DATA TO USE »
....................

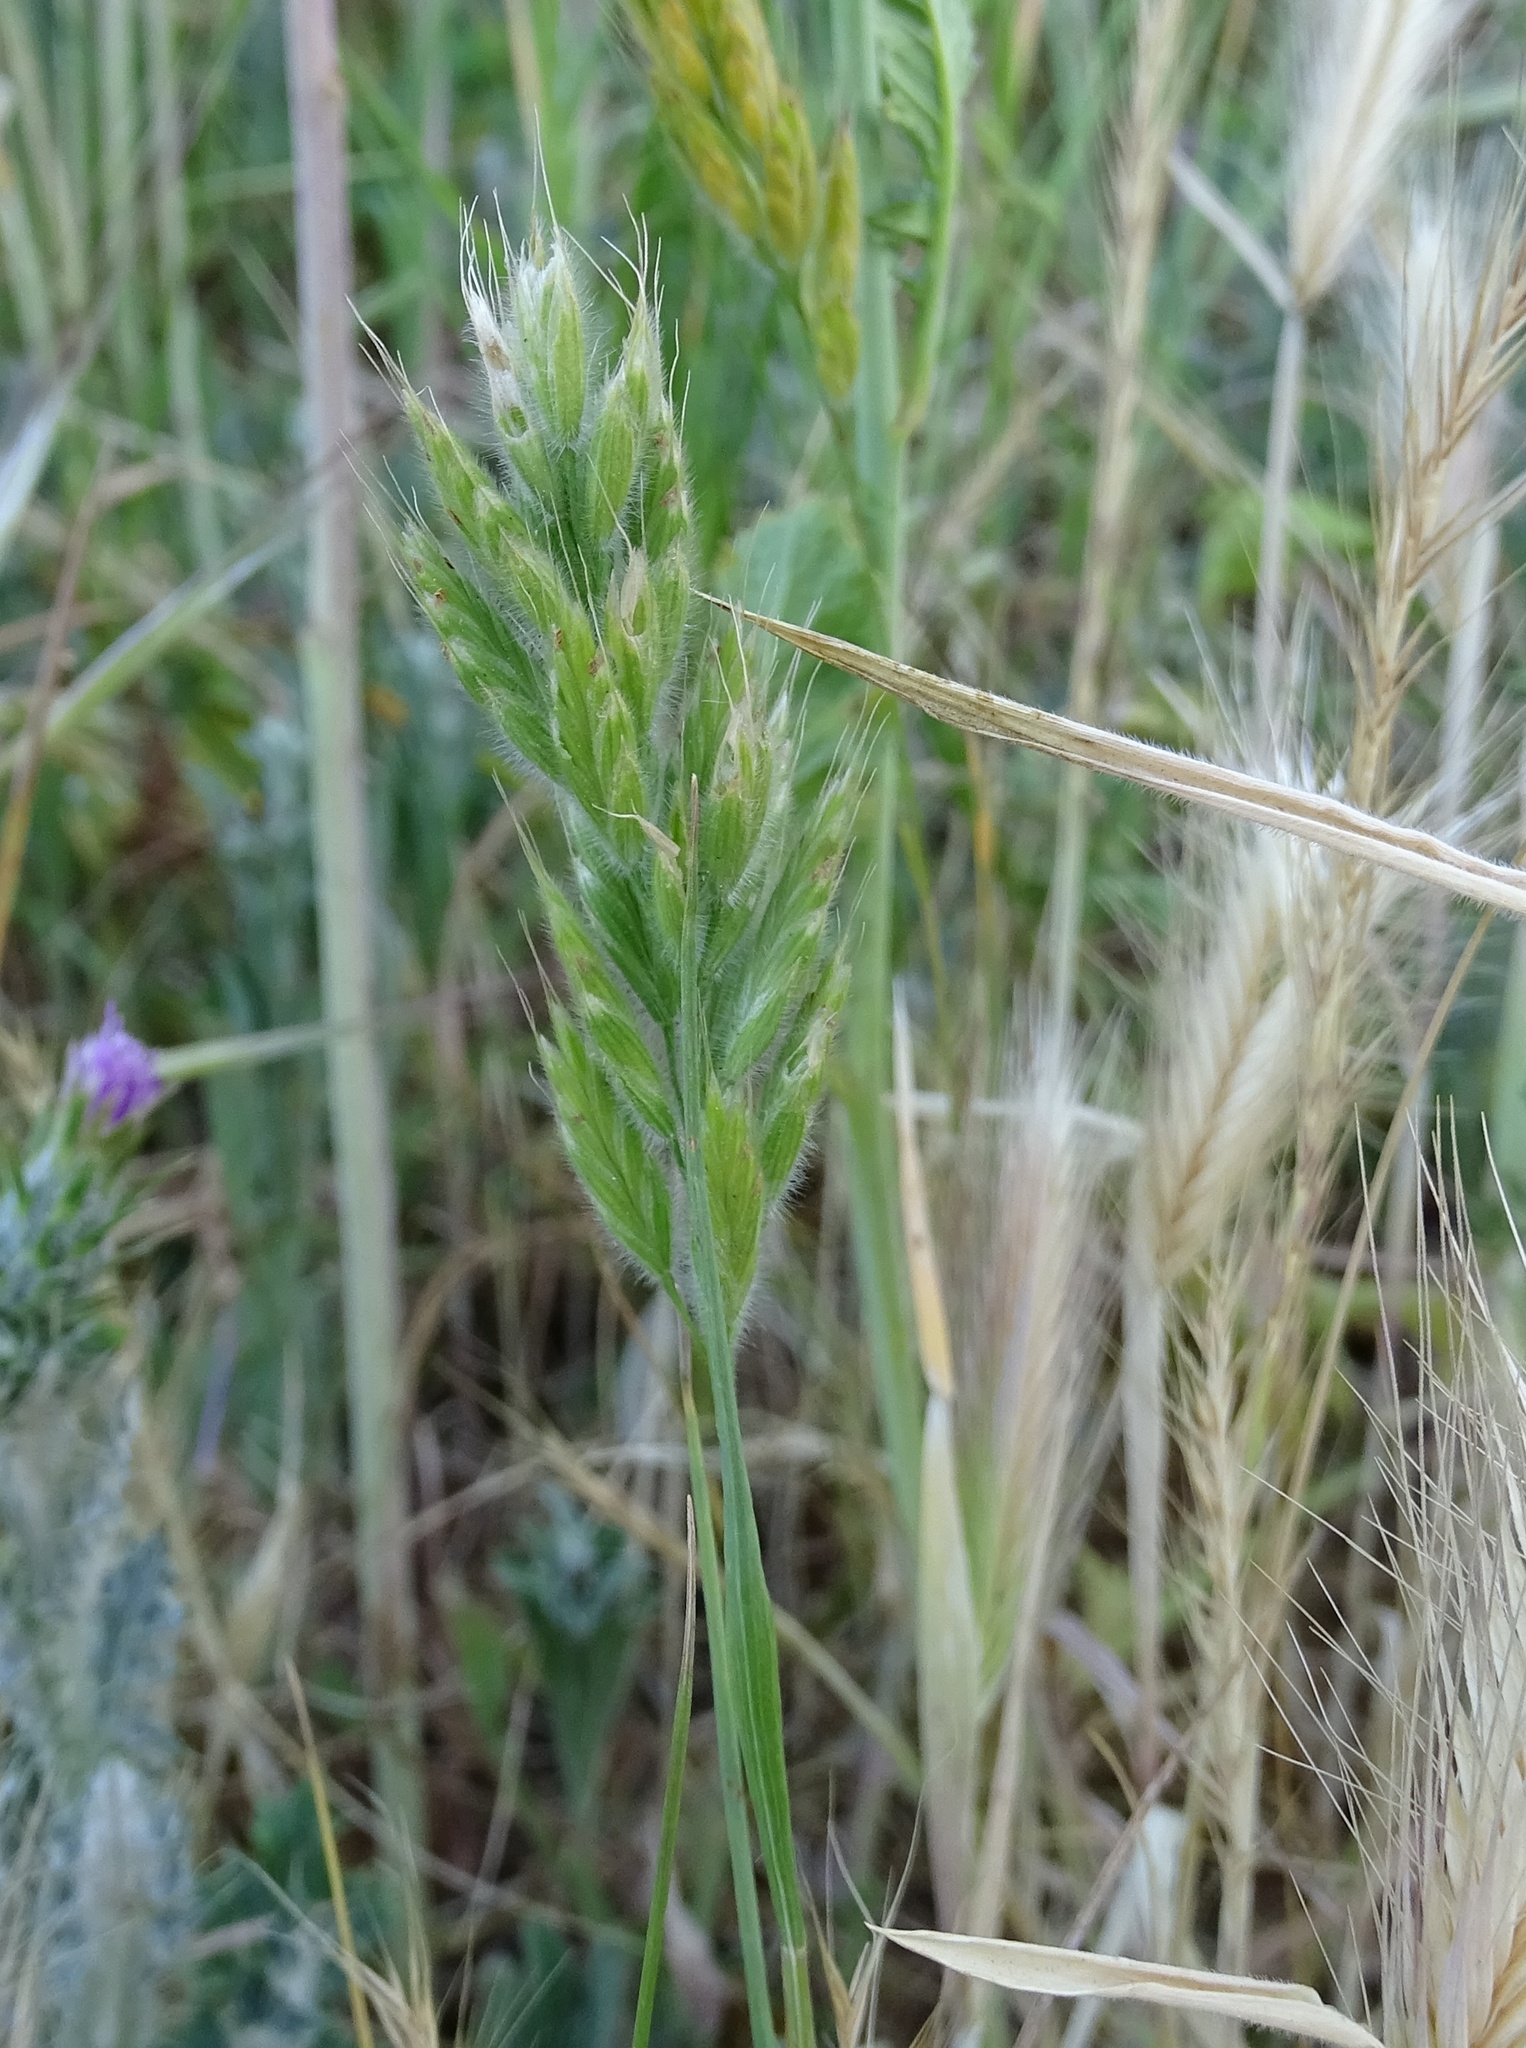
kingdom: Plantae
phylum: Tracheophyta
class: Liliopsida
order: Poales
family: Poaceae
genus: Bromus
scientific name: Bromus hordeaceus
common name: Soft brome
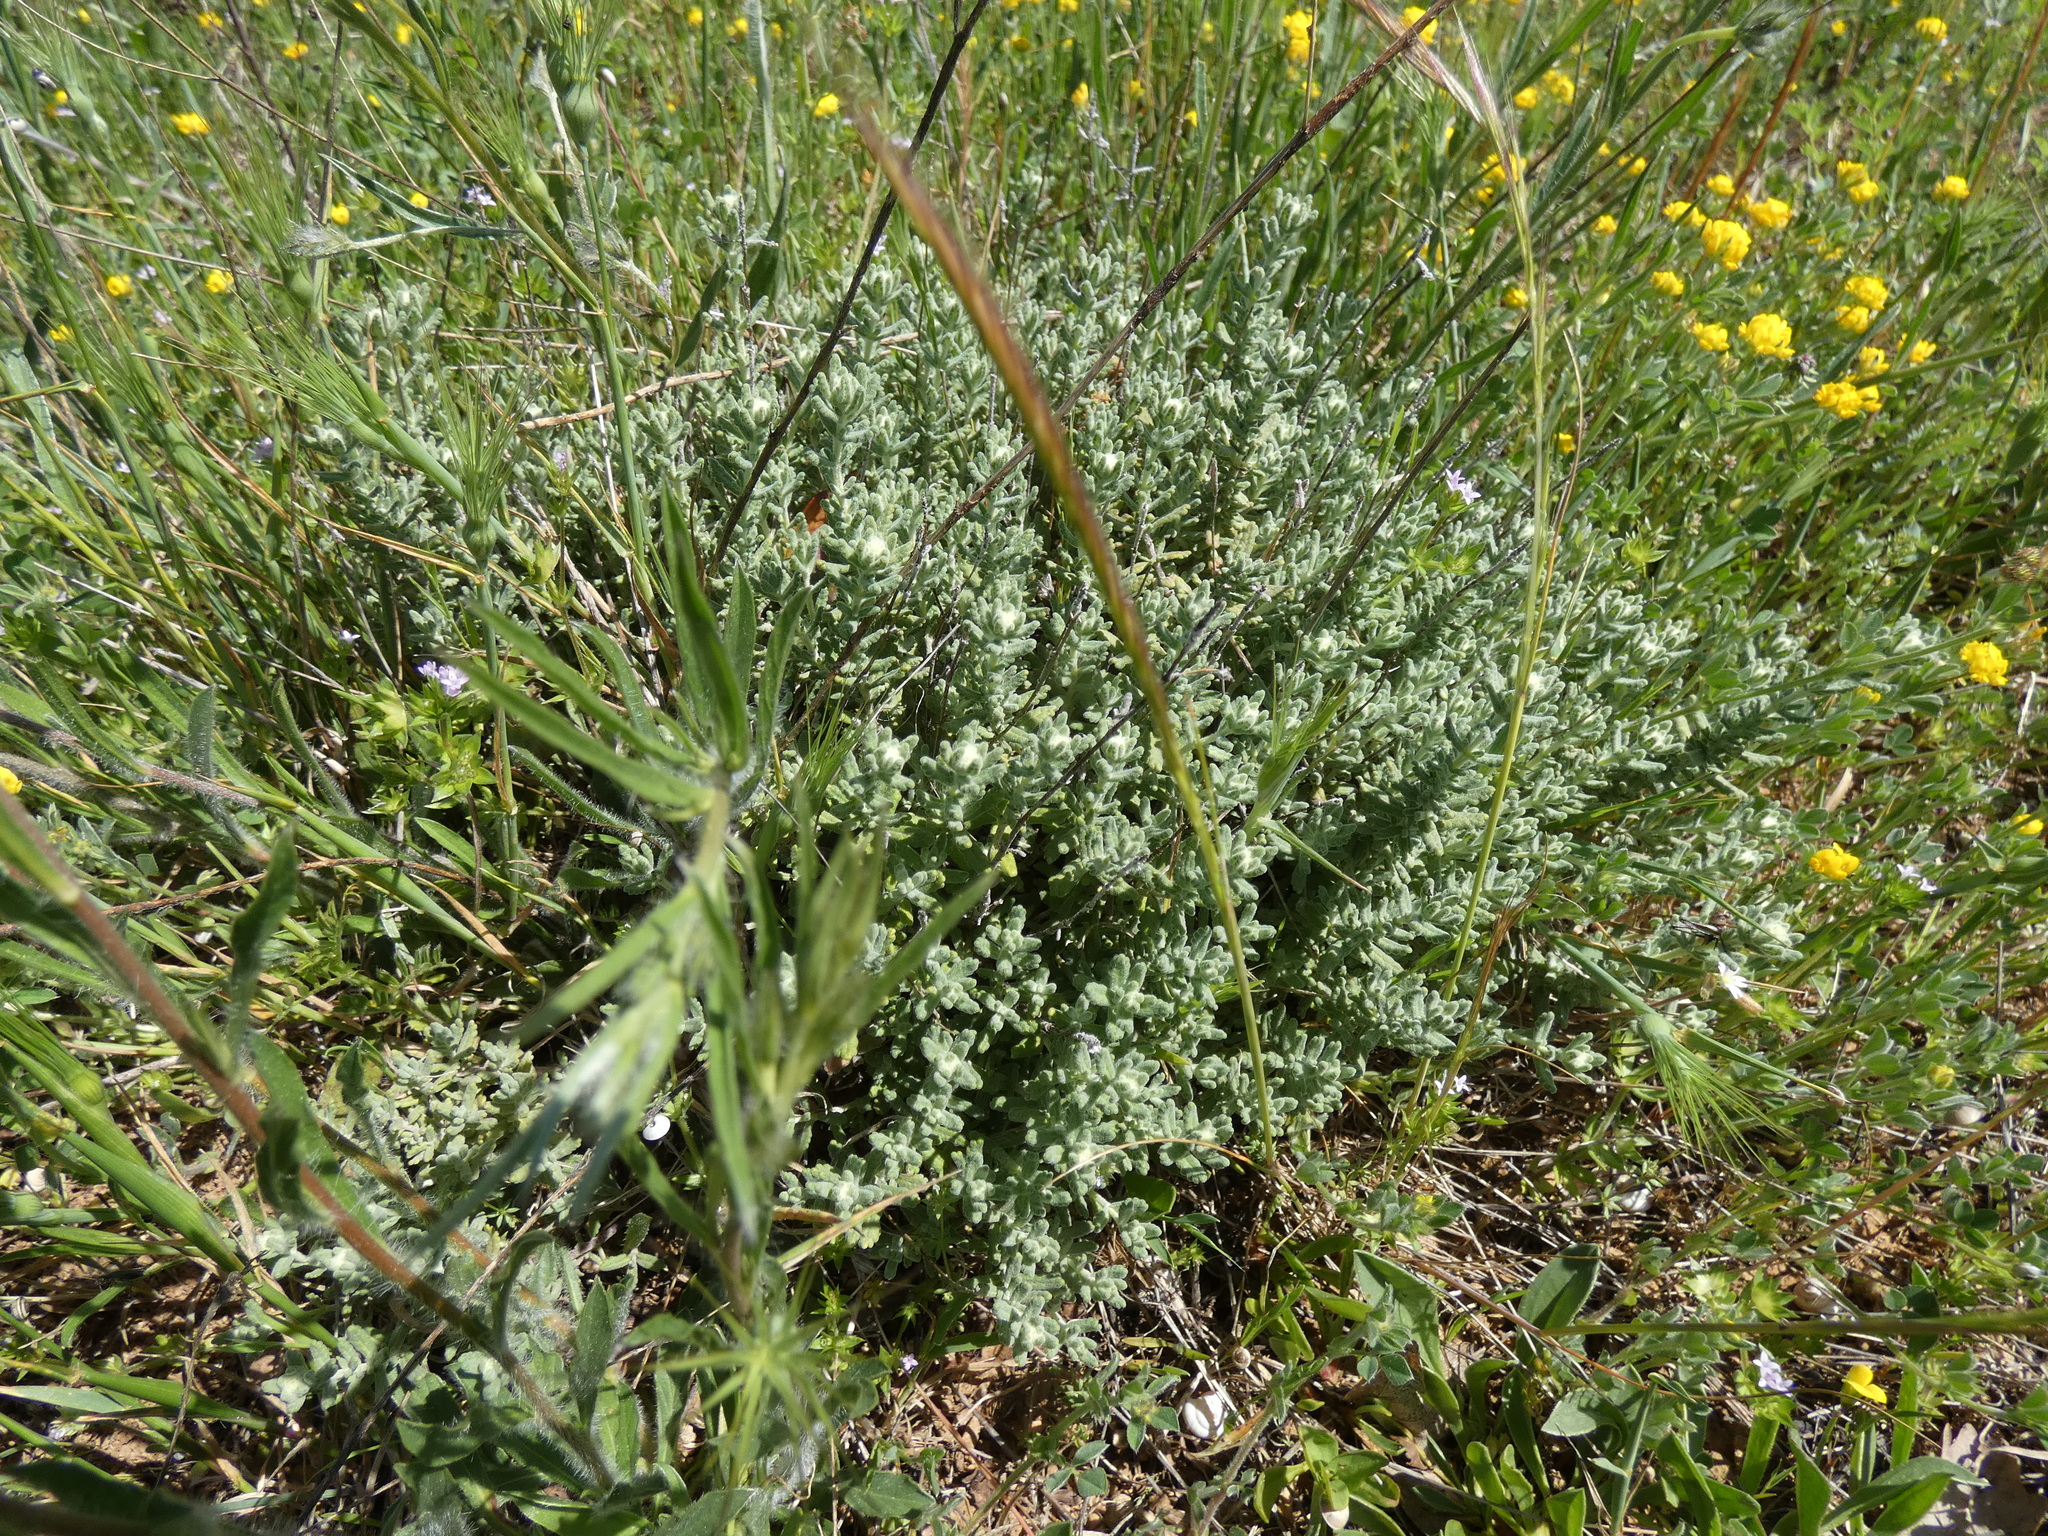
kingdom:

....................

WHAT YOU NEED TO DO »
Reproduce the listing with "scientific name" replaced by "binomial name" and every other line unchanged. Omit the picture lines.

EXPECTED ANSWER »
kingdom: Plantae
phylum: Tracheophyta
class: Liliopsida
order: Poales
family: Poaceae
genus: Bromus
binomial name: Bromus hordeaceus
common name: Soft brome
kingdom:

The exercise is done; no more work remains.